While it is heart-warming to know that secondary principals place such a high importance on parent involvement it is very disappointing that principals as a whole do very little to overcome this gap. They have the knowledge, the resources, and now, if the survey is to be believed, the interest to do something about it. Why don’t they?

If Education Advisory mail can provide any clue to this paradox, it would indicate that principals are, in reality, very resistant to genuine parent involvement. The classic frustration echoed in letter after letter from parents and parent groups is: “How can we get the principal beyond the fund-raising, tea-and-cookies image of parents?” By the time parents reach high school, no one should be surprised that parents have become turned-off from that kind of “parent involvement”.

The onus is really on the school to provide the substantive and suitable opportunities for parents to be involved, and then, even fathers will take an interest. In Vancouver where School Consultative Comittees are mandated, half the chairpersons are fathers

1. Work on filling the vacuum in this area. Most people on the street believe that parents have a close relationship with their schools. Little do they know.

  • Ask legislators to speak out for parent involvment. Earlier this year the Saskatchewan Minister of Education told the principals’ association:
    • The legislators of this province are telling you that they want the parents of Saskatchewan back on the teaching team. If we want education to work we need those parents back on the team, to reinforce the educational process at home, to encourage readership and supporting practices, to appreciate what the investment in education really means, and to help young minds adapt to to social change, and, like it or not to tell us how they want us to do all these things.”
  • Support from the highest levels is very important. Principals who are doing genuine parent involvement tell us that this framework of support from above is important if they are not to succumb to charges from their peers of “insubordination” and “breaking rank”.
  • Get your school board to put down in writing that it supports parent involvement in each school, that it will encourage principals and staffs and parents to work together, and that , it will provide incentives for this to happen (workshops, materials, etc.).
  • Write to education faculties and in-service training institutions and suggest that they provide the theory, skill training, attitude development, and actual experiences with real parents for principals, teachers, counsellors, and school secretaries. A must textbook should be Parent Conferences in the School: Procedures for Developling Effective Partnership bv Dr. S. Losen and Dr B. Diament, Allyn and Bacon Pub. 1978. It helps teachers be effective in parent-teacher relationships and deal with parents on a co-equal basis.
  • Ask commmunity agencies that value the family to get behind the promotion of good school-home relations (churches, voter associations, family agencies, mental health groups, etc.)

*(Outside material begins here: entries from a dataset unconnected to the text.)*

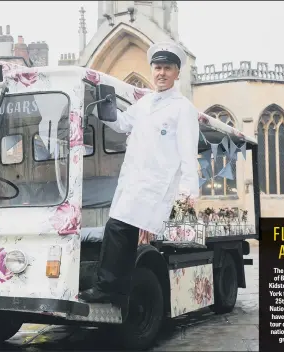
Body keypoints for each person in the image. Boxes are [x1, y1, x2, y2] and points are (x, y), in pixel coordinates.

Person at [78, 42, 200, 315]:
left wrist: (187, 196)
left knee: (116, 229)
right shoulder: (144, 104)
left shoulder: (183, 109)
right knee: (121, 234)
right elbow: (121, 124)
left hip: (155, 188)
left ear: (177, 73)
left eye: (167, 68)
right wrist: (103, 107)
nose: (161, 73)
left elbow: (188, 154)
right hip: (133, 184)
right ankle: (119, 293)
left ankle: (108, 287)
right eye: (157, 67)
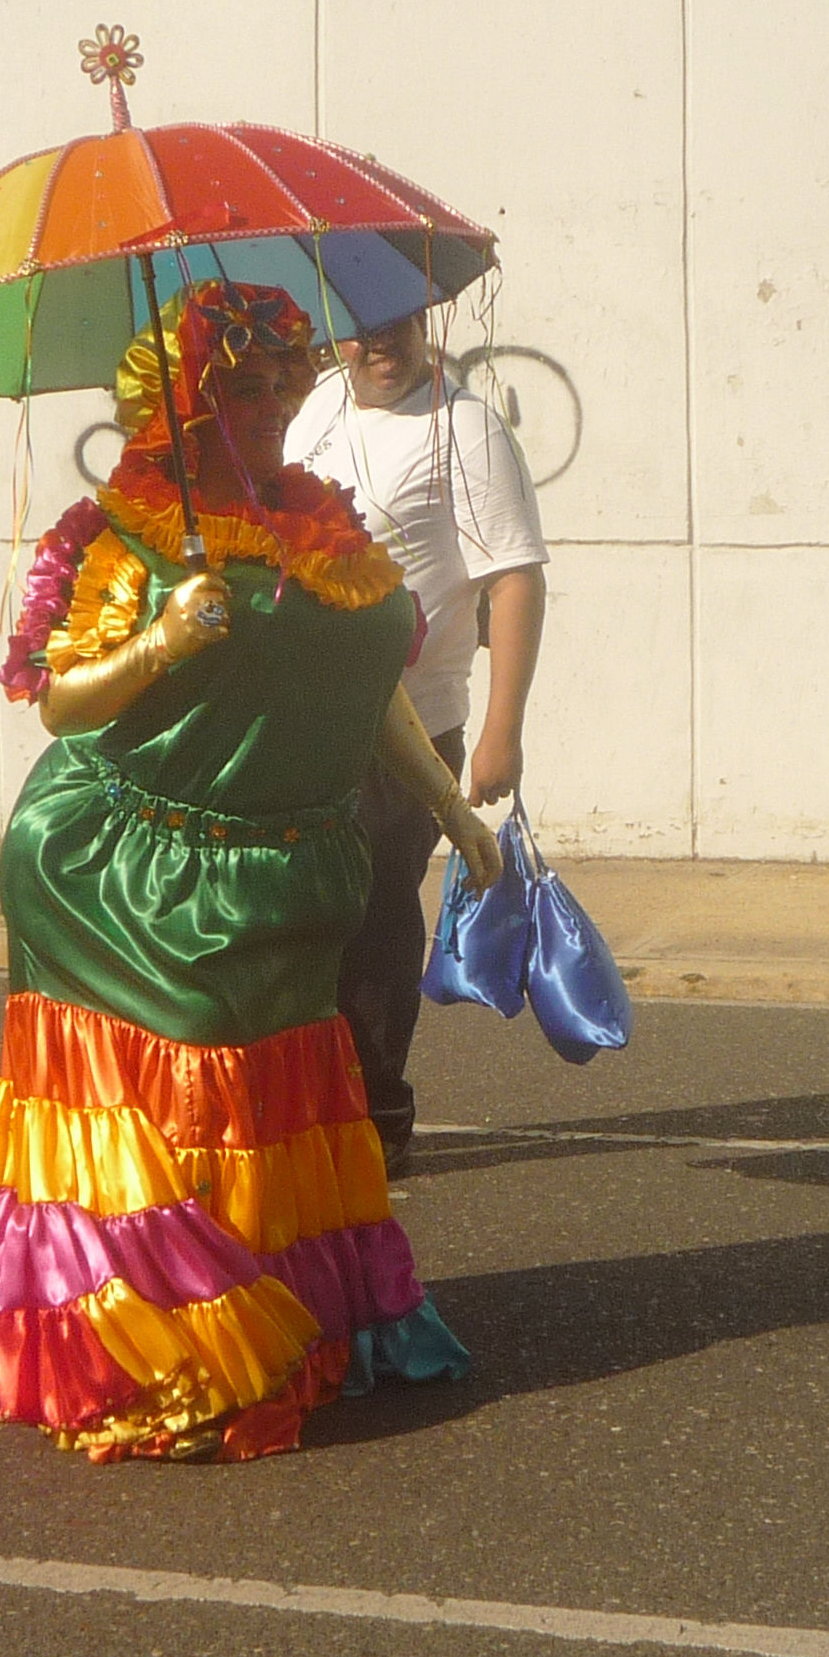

2. Work at your school level to change attitudes and resistance. Don’t let resistance prevent the formation of parent groups.

  • Organize a parent group anyway, with or without principal help. Remember, many parent groups meet independently, then meet with the principal later.
  • Invite a trustee, superintendent or parent chairman from another school to your meeting.
  • Start a project that will help the school, a handbook for example, that no principal can consider threatening.
  • Remember, a small parent group of quality is far better than a large group of domesticated “Yes-men”.
  • Set up a liaison with the principal, say two parents, who will make it a point to talk with the principal regularly about the parent group and the views of parents.
  • Get some teachers interested so that they can convey the message to other teachers and help develop trust in the process.